MRs are mergable after one approval by either eharper@nvidia.com or zijiey@nvidia.com.

Signed-off-by: Keshav Santhanam <ksanthanam@nvidia.com>

copy-pr-bot · 2026-03-30T18:56:21Z

This pull request requires additional validation before any workflows can run on NVIDIA's runners.

Pull request vetters can view their responsibilities here.

Contributors can view more details about this message here.

.../core/inference/text_generation_server/dynamic_text_gen_server/endpoints/chat_completions.py

Signed-off-by: Keshav Santhanam <ksanthanam@nvidia.com>

asolergi-nv · 2026-03-31T20:05:54Z

megatron/core/tokenizers/text/text_tokenizer.py

        return self._tokenizer.text_to_ids(text)

-    def detokenize(self, ids: List[int]) -> str:
+    def detokenize(self, ids: List[int], skip_special_tokens: bool = True) -> str:


TikToken tokenizer is defaulting to False, HuggingFace tokenizer to None & this to True. Let's default all 3 values to False and set it to True in your required parts of the code, WDYT?

Thanks for the suggestion! I looked into this but I think changing the default values isn't safe without also updating all the backend ids_to_text implementations to accept skip_special_tokens, which is perhaps too invasive for this PR. I can add a TODO to revisit this in a follow-up PR if that works?

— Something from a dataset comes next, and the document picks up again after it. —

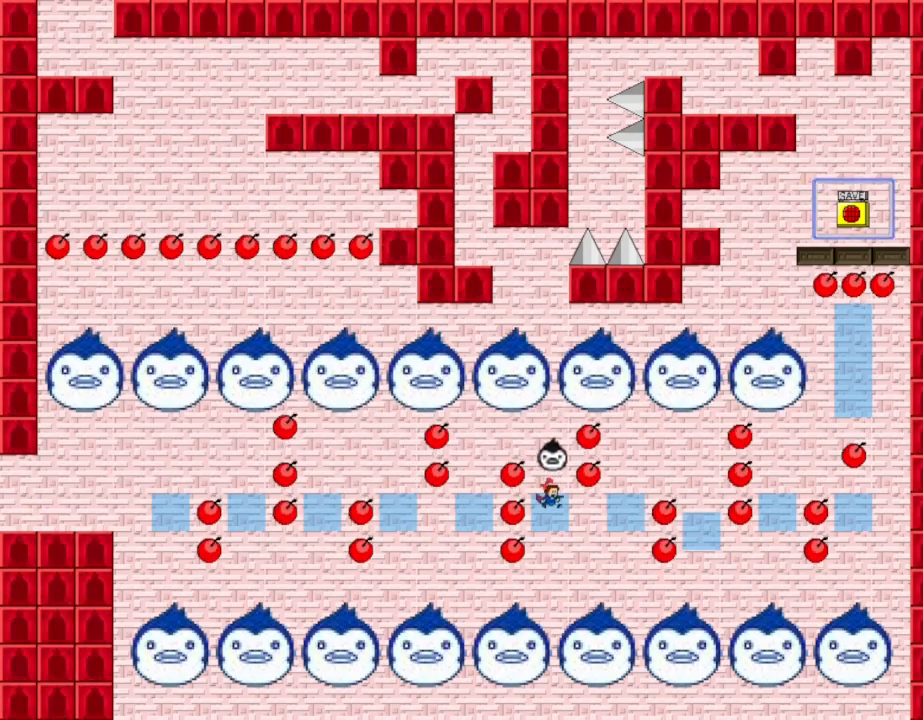
{"keys": [], "events": [[150, "shift_l", "up"], [450, "shift_l", "down"], [500, "shift_l", "up"]]}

Actually I ended up making the default None here as well, so at least that aligns with the Hugging Face tokenizer now.

asolergi-nv · 2026-03-31T20:07:26Z

megatron/core/tokenizers/text/text_tokenizer.py

        return self._tokenizer.text_to_ids(text)

-    def detokenize(self, ids: List[int]) -> str:
+    def detokenize(self, ids: List[int], skip_special_tokens: bool = True) -> str:


Can we also rename this argument to remove_special_tokens?

So I think Hugging Face actually uses skip_special_tokens in their API: https://huggingface.co/docs/transformers/main_classes/tokenizer#transformers.PythonBackend.decode.skip_special_tokens
But we're using remove_special_tokens just in the Megatron tokenizer library. Perhaps the better change is to update remove_special_tokens to skip_special_tokens?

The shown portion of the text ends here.